Excessive debt can wear down even the toughest guy. While there are tried-and-tested methods to keep out of it, staying committed to your financial goal is what matters most. As debt payment is usually a long and uphill battle, only those with enough focus, determination, and patience can succeed.

Here are a few a few ways to pay off your credit card debt:

The Snowball Method
This method involves paying debts from the smallest to the largest, regardless of the interest rates. The snowball method aims to focus on one debt at a time. To accomplish this, list all your debts starting with the smallest balance. Do not mind the terms or interest rates unless two debts have similar payoffs.


When you start knocking off smaller debts, you can see quick results to keep you motivated. Make sure to focus your attention and keep stepping up to the next larger bill. According to Dave Ramsey, a proponent of this strategy, the snowball method can work well for every type of consumer.

Paying the Most Expensive Balance
The credit card account with the highest interest rate damages your record the most. If numbers motivate you, it is best to pay your debt with the highest balance. If your account uses more than 30 percent of the credit line, you can pay that first to lower your debt utilization.

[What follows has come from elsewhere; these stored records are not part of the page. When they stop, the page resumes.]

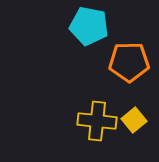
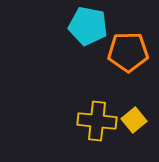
cyan pentagon: moved 1 px left
orange pentagon: moved 1 px left, 10 px up
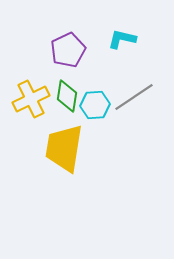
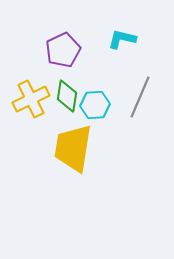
purple pentagon: moved 5 px left
gray line: moved 6 px right; rotated 33 degrees counterclockwise
yellow trapezoid: moved 9 px right
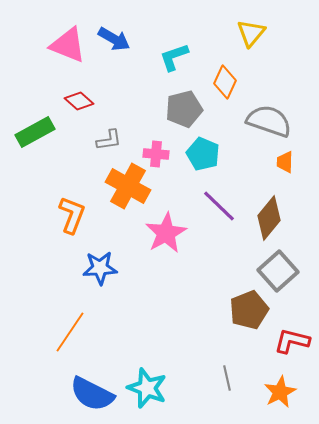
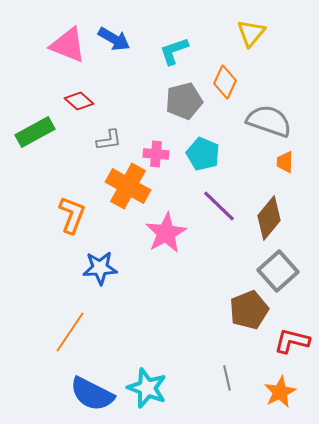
cyan L-shape: moved 6 px up
gray pentagon: moved 8 px up
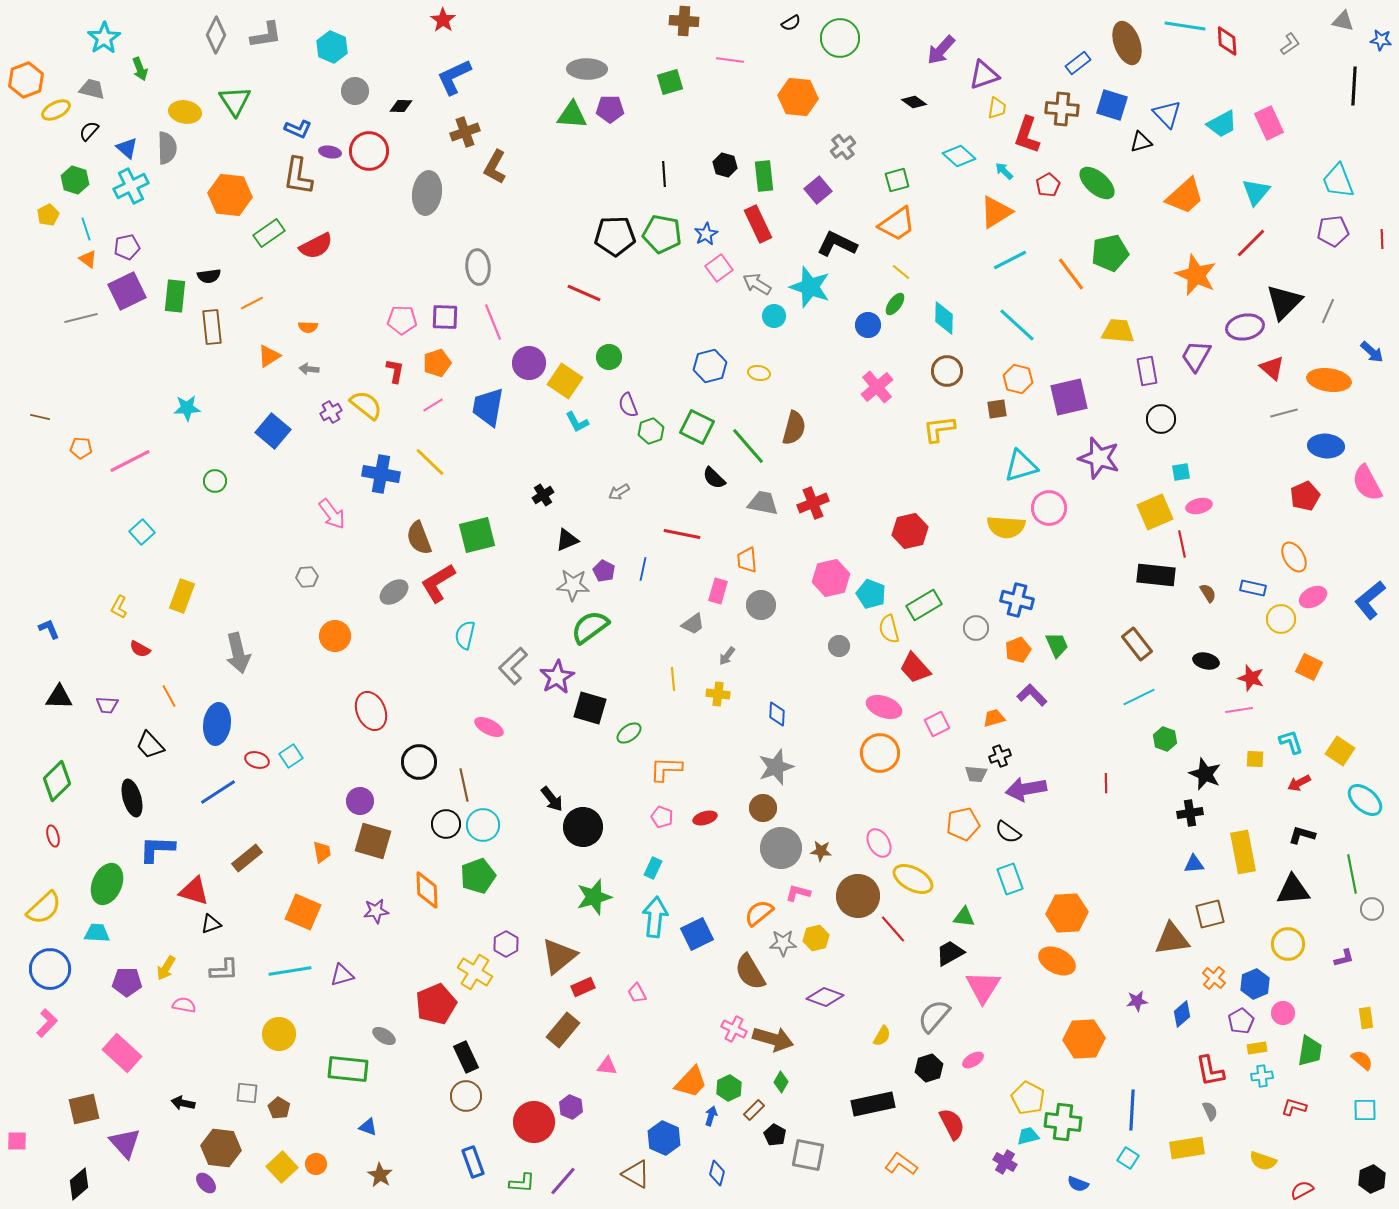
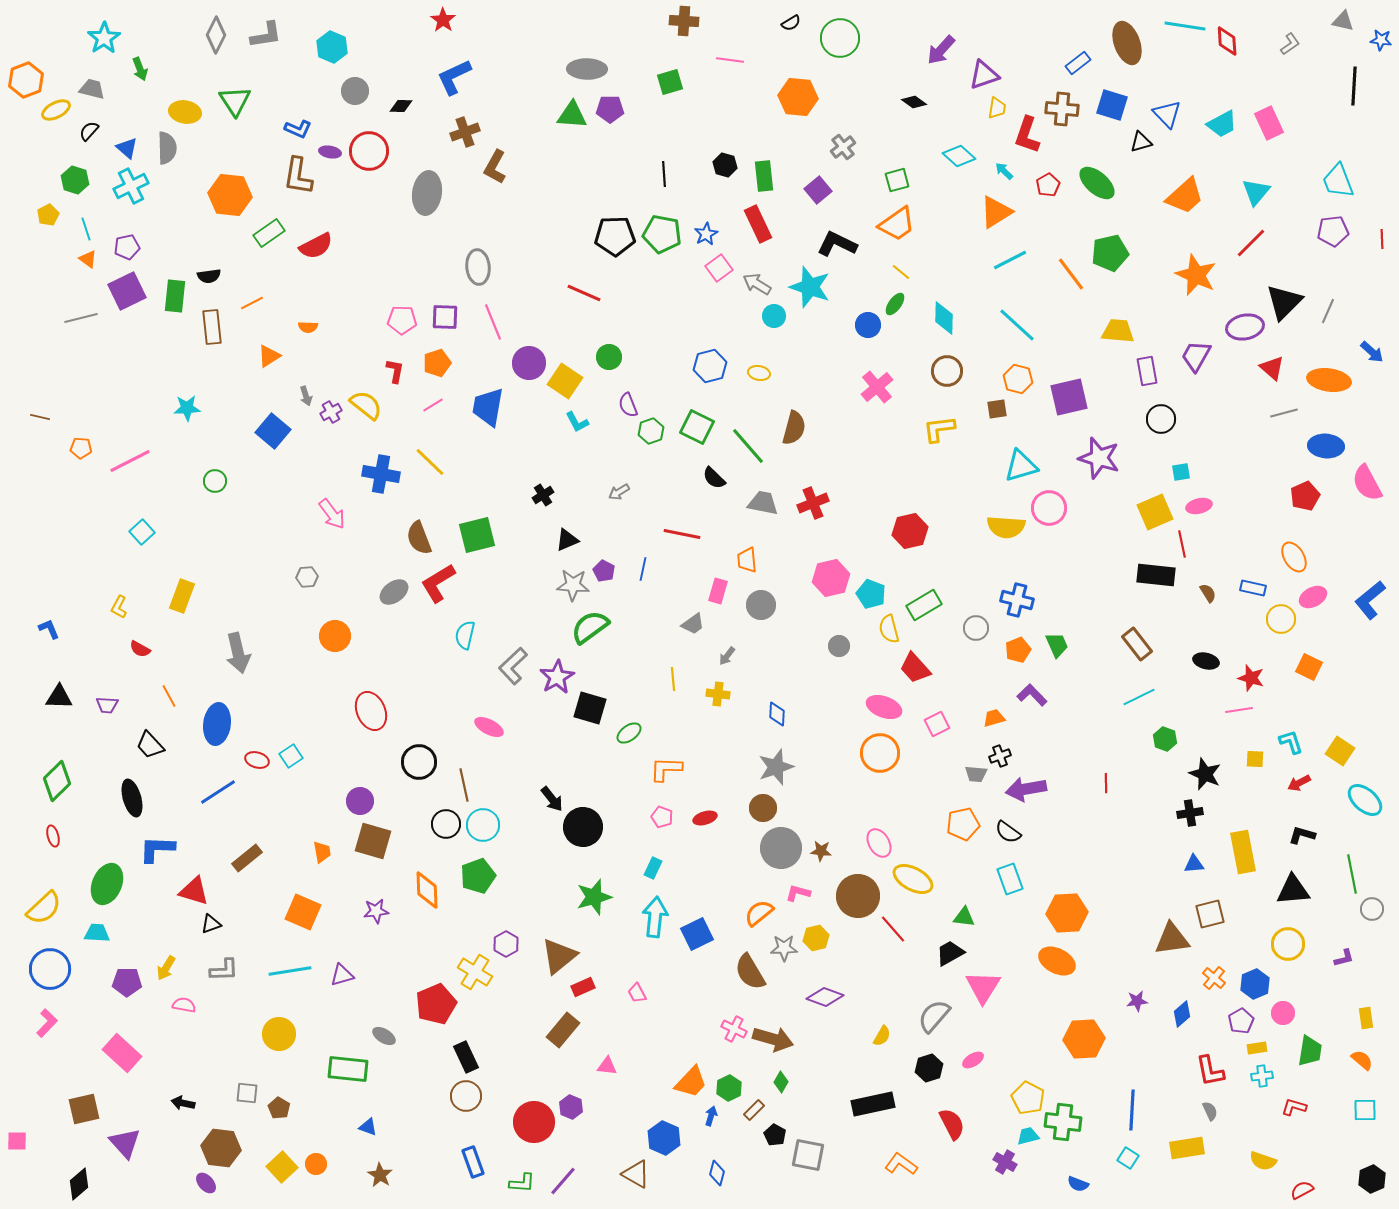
gray arrow at (309, 369): moved 3 px left, 27 px down; rotated 114 degrees counterclockwise
gray star at (783, 943): moved 1 px right, 5 px down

This strategy requires you to be focused on sticking to a strict payment plan. Through this method, you will end up paying the least amount of interest and become debt-free the fastest.

Consider Balance Transfers
This strategy can be a good way to slow down and take a stock of your debt. A credit card that features a low or no-interest introductory period of debt transferred to another credit card can help you take off a large credit balance over time.

In using balance transfer, you need to be committed to paying off your balance in a timely manner. If you do it without an action plan, it could be just a waste of time. Experts recommend dividing your credit by the number of month of which the zero or low interest rate applies and set a budget for your monthly payment.

Use Savings for Debt Reduction
If your debt seems overwhelming, you may consider using your savings. Do not drain completely, however; it is still better to have an emergency fund if something unfortunate happens. You wouldn't want to put yourself in a situation where you have to ask for money for emergency purposes.

Don't Move Your Debt Around
While moving your debt seems like a quick-fix debt solution, it can sometimes hurt your situation more. When you move your credit card balance, it is easy to believe that you've done something to solve your problem. More so, opening a new credit card reduces the average age of your account, which can reduce your credit score.

Keep in mind that if you plan to apply for any type of loan, opening a new credit card will negatively affect your credit score in the short term.

Choose a debt reduction strategy that motivates you most. Once you finally become debt free, try to monitor your finances. Start building an emergency fund that can cover up to six months of expenses.